REVOLT opposing unnecessary, excessive and intrusive powerline development

opposing unnecessary, excessive and intrusive powerline development

REVOLT Newsletter 235

Revolt news 19/09/2007

1. An article in the Independent "Germany warns citizens to avoid using Wi-Fi"  suggests the German Federal Government has made a "ruling" that Wi-Fi should be avoided wherever possible because of the health risks from electro-smog. A check on the German government web sites suggests there is precautionary advice but no directive or ruling. UK officials are to check with the German government.

2. Roger Moller, himself electro-sensitive, reports to us on the charity Electrosensitivity-UK for ES sufferers. A link to the charity will be put on the Revolt web site. Roger also runs a field measuring service Electric Forester. As a matter of policy we prefer not to link to or recommend commercial services. .

3. Warning of an ominous legal move comes from  and Skye Windfarm Action Group (SWAG) . The Court of Session will consider a demand from Highland Council and developers Amec which could establish the precedent that a challenger to a windpark planning decision must prove - in advance - that they have the necessary finances to cover the costs of both parties in the event of defeat.

4. Peter Hillam (remember the rustiest pylon, news183.1) faces a possible court application by National Grid for an injunction to stop him resisting entry on to his land. He says he only resists unreasonable entry, and has allowed contractors to lop trees last year while he has been present to agree it branch by branch. But earlier this month he says he barred the way when NG turned up mob-handed in hard hats, reminiscent of what we saw in Yorkshire. Peter also advises landowners that they can be successful, as he has been, in having NG pay for his negotiating time at 100 per hour.

5. Dermot Finnigan (news225.1, 233.1 etc.), of Sale near Manchester, overlooked by and in dispute as to whether oversailed by NG 400 kV line, has uploaded photos at:  

6. The NG Thorpe Marsh to Stalybridge 400 kV line dominates the Upper Don Valley eastwards from Dunford Bridge and Longdendale westwards from Woodhead, trespassing several miles into the Peak District National Park. Following a public inquiry in the 1960s it was undergrounded and surface troughed through the Woodhead tunnels along an old railway, for amenity reasons. The group PLACE (news231.6) is campaigning to have the undergrounding / troughing extended further along the railway track bed, since NG is planning to renew the cables.

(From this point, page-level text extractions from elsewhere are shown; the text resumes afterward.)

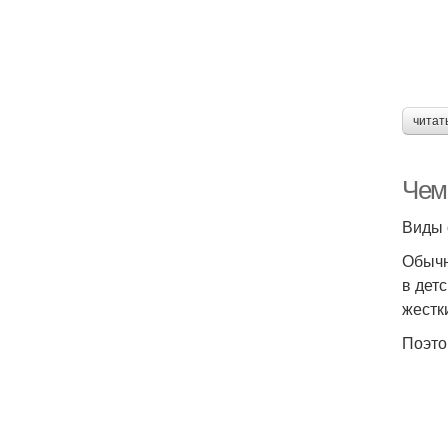
читат
Чем
Виды 
Обычн
в дет
жестк
Поэто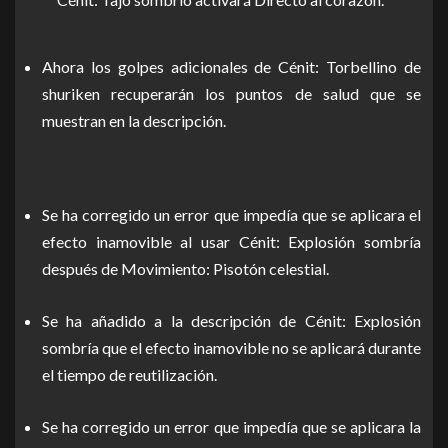
Ahora los golpes adicionales de Cénit: Torbellino de
shuriken recuperarán los puntos de salud que se
muestran en la descripción.
Se ha corregido un error que impedía que se aplicara el
efecto inamovible al usar Cénit: Explosión sombría
después de Movimiento: Pisotón celestial.
Se ha añadido a la descripción de Cénit: Explosión
sombría que el efecto inamovible no se aplicará durante
el tiempo de reutilización.
Se ha corregido un error que impedía que se aplicara la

7. PLACE has produced an excellent photographic brochure showing not only the Peak District views with the existing grid line, and with it photographically removed, but also examples of 400 kV line surface troughing near the Woodhead tunnels and undergrounding beside the Regents Canal in London. We hope to put these informative and important pictures on the Revolt web site, with thanks and acknowledgement to PLACE. Download brochure

8. Jonathon, from King's Bromley in Staffordshire, highlights a 400 kV NG line passing within about 100 metres of some 40 homes in the village. He writes "The lines actually pass over the back gardens of some houses in the next road to ours ( Lant Close ) and almost over the roofs in some cases. I would estimate that the cables are within 20m of perhaps half a dozen properties and 50m of around 20 properties." He notes daytime spot EMF measurements of 0.5 microtesla at homes 80 metres from the line, and up to 5 microtesla at the closest properties, although the fields fall dramatically after 10.00 p.m.

9. As the line at King's Bromley was installed in 1959, Jonathon believes it should be due for refurbishment, with an opportunity to relocate it at the far side of the field it now stands in. Jonathon suggests "This situation must be replicated nationwide so that any costs required to protect existing homes should be offset against the existing maintenance requirements".

10. With cases like some of the above items, we hope to develop a list for priority removal of existing powerlines. We would be pleased to hear of more cases, noting where possible:
(a) type of line (voltage, number of circuits);
(b) numbers of homes within 60 or 100 metres;
(c) EMF measurements and other sources, e.g. masts;
(d) visual impact on homes and amenity; 
(e) age of line and any refurbishment plans; 
(f) routes for undergrounding or alternative siting; 
(g) photographs; 
(h) any other features or related impacts.